In the cavernous lobby of the Rossiya I fantasized that Dean was alive and would come striding in. Laughing, he would make the crowds at the check-in desk laugh. But Dean was dead, and it was all just idle speculation to help kill the time, and all there was in the lobby of the Rossiya was a sign for Diners Club that read: RUNNING OUT OF RUBLES?

As she negotiated with the reservations clerk at the Rossiya, outrage crossed Vera Reich's face. Then she turned to us.

"Everything is fixed, you have rooms here," Vera said, wiping away her make-believe tears.

"How do you do it?" I said.

"I just keep talking until they can't stand me anymore, and I cry," she said, and then we all went upstairs.

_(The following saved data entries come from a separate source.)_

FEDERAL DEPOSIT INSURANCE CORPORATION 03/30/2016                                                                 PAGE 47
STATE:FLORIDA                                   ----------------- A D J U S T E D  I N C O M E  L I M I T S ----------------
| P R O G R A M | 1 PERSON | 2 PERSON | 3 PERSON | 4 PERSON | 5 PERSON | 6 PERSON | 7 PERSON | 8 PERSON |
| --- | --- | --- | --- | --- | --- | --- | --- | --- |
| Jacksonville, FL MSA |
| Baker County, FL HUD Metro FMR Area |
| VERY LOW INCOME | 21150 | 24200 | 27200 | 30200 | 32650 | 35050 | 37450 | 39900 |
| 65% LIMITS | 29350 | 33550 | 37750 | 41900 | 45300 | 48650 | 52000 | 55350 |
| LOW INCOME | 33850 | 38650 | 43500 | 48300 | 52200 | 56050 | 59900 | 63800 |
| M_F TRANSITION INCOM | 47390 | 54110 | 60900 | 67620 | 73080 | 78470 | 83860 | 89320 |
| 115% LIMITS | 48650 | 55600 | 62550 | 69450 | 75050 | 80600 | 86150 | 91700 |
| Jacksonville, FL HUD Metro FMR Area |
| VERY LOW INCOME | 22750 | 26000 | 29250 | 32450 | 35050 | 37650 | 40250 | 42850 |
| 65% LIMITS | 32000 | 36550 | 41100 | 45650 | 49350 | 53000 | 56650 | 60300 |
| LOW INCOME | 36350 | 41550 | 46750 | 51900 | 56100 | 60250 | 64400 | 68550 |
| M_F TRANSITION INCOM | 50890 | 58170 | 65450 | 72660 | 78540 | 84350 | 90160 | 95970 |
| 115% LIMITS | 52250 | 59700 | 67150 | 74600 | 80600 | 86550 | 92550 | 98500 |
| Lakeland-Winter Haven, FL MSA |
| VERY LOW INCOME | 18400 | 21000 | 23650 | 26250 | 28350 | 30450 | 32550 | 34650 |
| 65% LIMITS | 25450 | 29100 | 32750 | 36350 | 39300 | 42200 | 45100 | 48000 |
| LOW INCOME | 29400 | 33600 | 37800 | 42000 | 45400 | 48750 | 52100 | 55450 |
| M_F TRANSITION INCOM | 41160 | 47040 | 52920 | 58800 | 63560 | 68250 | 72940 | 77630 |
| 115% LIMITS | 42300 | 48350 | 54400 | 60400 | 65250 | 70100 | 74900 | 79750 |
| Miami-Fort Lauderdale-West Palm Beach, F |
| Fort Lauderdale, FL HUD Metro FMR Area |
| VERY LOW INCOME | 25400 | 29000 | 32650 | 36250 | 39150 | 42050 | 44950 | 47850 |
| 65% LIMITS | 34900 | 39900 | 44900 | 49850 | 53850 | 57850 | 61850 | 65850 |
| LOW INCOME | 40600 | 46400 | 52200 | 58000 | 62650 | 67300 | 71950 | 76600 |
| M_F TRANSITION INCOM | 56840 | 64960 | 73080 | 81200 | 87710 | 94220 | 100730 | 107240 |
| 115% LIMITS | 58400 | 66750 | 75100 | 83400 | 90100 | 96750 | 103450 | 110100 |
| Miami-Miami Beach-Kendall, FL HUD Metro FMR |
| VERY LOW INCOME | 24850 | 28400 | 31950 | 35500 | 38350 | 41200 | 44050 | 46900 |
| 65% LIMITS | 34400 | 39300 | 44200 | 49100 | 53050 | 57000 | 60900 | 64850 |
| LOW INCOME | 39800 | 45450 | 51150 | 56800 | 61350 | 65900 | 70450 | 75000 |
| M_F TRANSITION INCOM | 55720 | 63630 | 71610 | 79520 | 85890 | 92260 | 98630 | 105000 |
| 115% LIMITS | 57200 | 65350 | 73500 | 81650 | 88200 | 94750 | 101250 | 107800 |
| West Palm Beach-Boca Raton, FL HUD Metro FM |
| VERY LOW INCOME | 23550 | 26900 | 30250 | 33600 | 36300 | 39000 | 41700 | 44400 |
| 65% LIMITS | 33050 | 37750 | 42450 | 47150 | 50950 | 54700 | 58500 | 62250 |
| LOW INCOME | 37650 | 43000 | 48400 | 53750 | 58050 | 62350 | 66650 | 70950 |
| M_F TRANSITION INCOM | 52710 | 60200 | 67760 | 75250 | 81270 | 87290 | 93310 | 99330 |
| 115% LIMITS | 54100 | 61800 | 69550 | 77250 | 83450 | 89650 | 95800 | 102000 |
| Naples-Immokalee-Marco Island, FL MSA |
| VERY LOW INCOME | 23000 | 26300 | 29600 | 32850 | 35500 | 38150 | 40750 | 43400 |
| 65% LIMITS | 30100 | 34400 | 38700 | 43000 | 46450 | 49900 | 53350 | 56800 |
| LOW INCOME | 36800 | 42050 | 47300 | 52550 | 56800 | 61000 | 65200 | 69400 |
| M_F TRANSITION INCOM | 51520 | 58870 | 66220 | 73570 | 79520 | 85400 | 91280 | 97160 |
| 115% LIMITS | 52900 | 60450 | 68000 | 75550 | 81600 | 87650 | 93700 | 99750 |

The Rossiya was so big that you literally needed a map to get around, but having navigated the corridors, we found my room and sat down there and drank a lot of Scotch out of the one glass from the bathroom. Vera talked about her memories of Dean Reed.

At Vera's language school in the early 1970s, rumors began to go around that Dean Reed was coming. All through the school you could hear the whispers. Along the corridors, before class began, in the recess, at lunch, they whispered it: Dean Reed. Dean Reed.

"Dean Reed is coming."

"Like the Pied Piper," said Vera.

"Was he good? Was he a good singer?"

Vera grinned. Who could tell? Who cared! He was so handsome and he was wearing very tight pants. He sang rock and roll. He brought us this gift. He was American.

"I guess Dean was also popular because he espoused socialist values," Leslie Woodhead said.

Vera chortled politely.

"What you must understand is that we believed the exact opposite of the propaganda," she said. "If the television said, America is slums, poverty, crime, we believed the opposite." It was what Vladimir Pozner had said. "May I ask you something?' Vera inquired delicately.

"Sure."

"How it is that some people in United States have joined the Communist Party?"

I told her that everything was not quite perfect in America. I said that there were many people who were illiterate, hungry, and homeless.

"But, surely, they are just bums," said Vera.

For the time being, I left Vera to her dreams about the streets that were paved with gold.

"I guess Dean's problem going home to America was that people in America weren't too keen on socialism," Leslie said.

Vera said, "They're not too keen on it in the Soviet Union either."

She pulled on her knitted hat. Vera was going home to some remote corner of Moscow and would pick us up the next morning. I thanked her for fixing the rooms and tried to give her a box of fancy soap, but she shook her head and refused.

"This is my job," she said politely.

Vera visited the West for the first time that year and she wrote to me to say she didn't care for the supermarkets in England because the variety of goods made her hyperventilate. What she loved most about the West was that relationships were not degraded by need. Vera loved the West for its friendliness. Eventually, she went to live in Arizona.

The next day I met Xenia Golubovitch, a sixteen-year-old Moscow student who had met Dean Reed first when she was a little girl. Xenia, dark and intense, showed me the poster of Dean on the wall of her bedroom.

She said in perfect English, "He was the embodiment of the whole country's dream about America. In their secret hearts, people have the American dream. The point was that they were trying to project the way they wanted America on to Dean." She pointed at the poster and read out the hand-written dedication on it: "'To Xenia, I thank you for your love and friendship and for your tears. Be brave, plus happy, plus truthful, love Dean Reed.' That's what he wrote to me when I was five."

The poster had been on her wall all of Xenia's life. As a five year old, Xenia had seen El Cantor on television. (It was the story of the Chilean folksinger Victor Jara who had been a friend of Dean's and was murdered in the soccer stadium in Santiago by Pinochet's goons.)

Xenia said, "I saw Dean Reed in a film about Victor Jara on Soviet TV and they killed Jara and I cried. They were such humble people and I have such an image of them and their ponchos."